> EXERCISE INSTRUCTIONS
Return, unchanged and character for character, the stretch from the start of the records through the line containing "stdout: 1h27".

> RECORDS SHOWN
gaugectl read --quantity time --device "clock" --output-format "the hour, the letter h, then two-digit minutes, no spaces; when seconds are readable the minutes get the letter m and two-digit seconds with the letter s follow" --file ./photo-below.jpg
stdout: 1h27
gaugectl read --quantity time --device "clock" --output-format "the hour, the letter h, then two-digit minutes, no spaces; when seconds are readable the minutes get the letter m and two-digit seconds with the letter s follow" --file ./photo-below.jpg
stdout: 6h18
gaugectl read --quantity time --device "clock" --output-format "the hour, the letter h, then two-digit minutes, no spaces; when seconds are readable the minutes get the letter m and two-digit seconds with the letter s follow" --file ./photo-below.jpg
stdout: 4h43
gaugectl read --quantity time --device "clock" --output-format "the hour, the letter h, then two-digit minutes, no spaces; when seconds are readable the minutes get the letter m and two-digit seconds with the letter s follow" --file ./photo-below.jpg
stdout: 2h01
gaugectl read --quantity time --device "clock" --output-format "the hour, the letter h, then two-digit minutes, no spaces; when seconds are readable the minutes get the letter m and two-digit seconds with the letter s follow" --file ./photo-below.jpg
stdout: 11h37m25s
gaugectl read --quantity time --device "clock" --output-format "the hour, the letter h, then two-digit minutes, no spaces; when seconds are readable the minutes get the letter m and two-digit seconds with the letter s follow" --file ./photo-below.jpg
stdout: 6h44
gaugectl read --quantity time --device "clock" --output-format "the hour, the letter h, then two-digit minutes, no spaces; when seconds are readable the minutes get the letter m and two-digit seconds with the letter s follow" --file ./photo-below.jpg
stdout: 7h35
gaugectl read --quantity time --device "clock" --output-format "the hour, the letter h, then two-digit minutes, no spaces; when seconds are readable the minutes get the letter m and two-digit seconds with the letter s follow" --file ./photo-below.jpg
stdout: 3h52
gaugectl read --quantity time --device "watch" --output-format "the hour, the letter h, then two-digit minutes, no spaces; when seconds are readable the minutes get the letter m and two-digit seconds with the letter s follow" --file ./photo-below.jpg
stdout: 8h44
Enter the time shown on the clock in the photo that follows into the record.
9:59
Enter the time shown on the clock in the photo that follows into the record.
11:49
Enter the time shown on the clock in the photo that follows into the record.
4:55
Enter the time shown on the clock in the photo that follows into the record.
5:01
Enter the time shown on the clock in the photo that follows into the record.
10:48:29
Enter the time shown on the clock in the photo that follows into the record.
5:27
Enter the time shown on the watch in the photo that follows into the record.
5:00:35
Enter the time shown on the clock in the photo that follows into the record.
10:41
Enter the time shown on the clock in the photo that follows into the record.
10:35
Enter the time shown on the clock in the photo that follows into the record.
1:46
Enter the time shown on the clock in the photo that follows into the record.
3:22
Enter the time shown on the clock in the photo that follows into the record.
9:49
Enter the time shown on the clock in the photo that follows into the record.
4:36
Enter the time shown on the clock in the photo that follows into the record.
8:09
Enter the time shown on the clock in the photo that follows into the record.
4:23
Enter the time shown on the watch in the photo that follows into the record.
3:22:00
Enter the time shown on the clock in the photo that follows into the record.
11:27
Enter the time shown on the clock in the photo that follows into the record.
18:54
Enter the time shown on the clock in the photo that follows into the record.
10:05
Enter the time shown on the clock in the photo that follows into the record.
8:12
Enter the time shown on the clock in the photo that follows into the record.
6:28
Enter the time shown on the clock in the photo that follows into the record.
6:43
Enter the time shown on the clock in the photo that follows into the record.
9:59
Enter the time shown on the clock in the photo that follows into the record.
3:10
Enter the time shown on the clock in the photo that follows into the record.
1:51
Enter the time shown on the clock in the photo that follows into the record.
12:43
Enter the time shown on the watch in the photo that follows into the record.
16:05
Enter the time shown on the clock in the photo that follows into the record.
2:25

> FINISHED TASK
gaugectl read --quantity time --device "clock" --output-format "the hour, the letter h, then two-digit minutes, no spaces; when seconds are readable the minutes get the letter m and two-digit seconds with the letter s follow" --file ./photo-below.jpg
stdout: 1h27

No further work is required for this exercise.